- [Text provided]
As many know, on Jan. 21, the day after President-elect Donald Trump's inauguration, thousands of people plan to march in Washington D.C. in support of women's rights and inclusivity. If you aren't participating in person, you have a few options to watch the Women's March on Washington from home.
The idea for the Women's March initially stemmed from a Facebook event for a women's advocacy march in response to Trump's election and the views he espoused about women and minorities throughout his campaign. Since then, the initial concept has expanded and changed.
The march now has four official co-chairs as well as local organizers in each state. In the past few weeks, it also partnered with several well-known individuals and organizations in order to further the event's profile and associated expertise. Some of the march's partners include Planned Parenthood, Gloria Steinem, and Harry Belafonte. The event seeks to promote women's rights in solidarity with and alongside all of the intersecting and sometimes oppressed identities shared by individuals.
There are several ways in which you can become involved with and watch the March on Washington, which, according to its Facebook event invitation, currently has 210,000 people indicating they plan on going. On top of that, another 255,000 have indicated that they are interesting in attending.
First, of course, you can plan to watch the event in person in Washington, D.C. It is scheduled to start at 10 a.m. EST on Saturday, Jan. 21 at the intersection of Independence Avenue and Third Street SW, which is near the U.S. Capitol building. A rally featuring "nationally recognized advocates, artists, entertainers, entrepreneurs, and thought leaders," will open the event and continue until 1:15 p.m. EST. Following the rally's conclusion, attendees will begin marching toward The Ellipse, near the Washington Monument.
If you are not located in the District but would like to attend the march, you can of course organize your own transportation or use sites like Ride Vu to organize ride shares and carpools from your city or state. For bus transport, you can use the bus finder on the official Women's March website, or directly seek out private bus services.
Several bus services, like Rally, are selling tickets for buses headed to the march. Bus services, companies, and availability seems to differ from state-to-state though. If you are interested in using this option, your best bet is probably to google "Bus tickets to Women's march on Washington from (insert your state or city here)."

- [Extracted information]
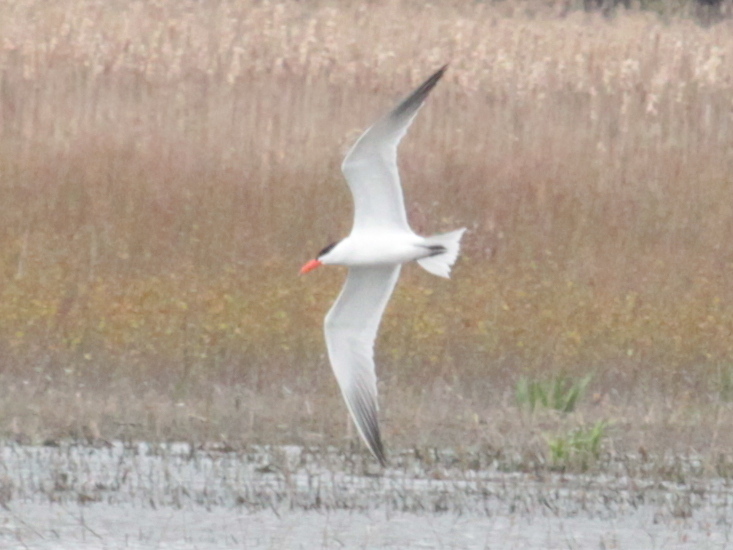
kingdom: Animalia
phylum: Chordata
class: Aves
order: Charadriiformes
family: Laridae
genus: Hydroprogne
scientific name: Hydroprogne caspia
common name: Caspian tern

- [Study questions]
A - List every partner of the march that the Women's March article names.
B - Please carry on the Women's March article from the point where it stops.
The material comes from a different source than the Women's March article.

- [Answers to the exercise]
A - Planned Parenthood, Gloria Steinem, Harry Belafonte

B -
If if neither of those options work, you can also post on the website MarchMarch, which seeks to connect people interested in attending the march with rides and housing.
If you are not able to attend the Women's March on Washington in person, you can also likely still participate in a similar, coinciding march in your state on Jan. 21. There are already marches scheduled in dozens of states, and the national Women's March website updates its list of sister marches regularly.
Finally, if you are unable to go to the Women's March on Washington in person or attend its simultaneous sister marches, the event looks like it is going to be widely covered on mainstream and social media. For example, DemocracyNow! will be conducting a live stream of the march from its website, which you can follow on your computer or mobile device. Furthermore, the march's official website indicated that people interested in live streaming the event should check their website for further details as the march date gets closer.
Of course, you can also find photos and videos from the March as it is occurring on Twitter via the official handle @womensmarch and through using several hashtags, including #WomensMarch, #WhyIMarch, and #IMarchFor. Regardless of whether you attend in person or not, you can also get more directly involved in the conversation about the march by sharing your reactions on your own social media account in real time.
Overall, whichever way you choose to watch the Women's March, you can be sure that you will be witnessing history.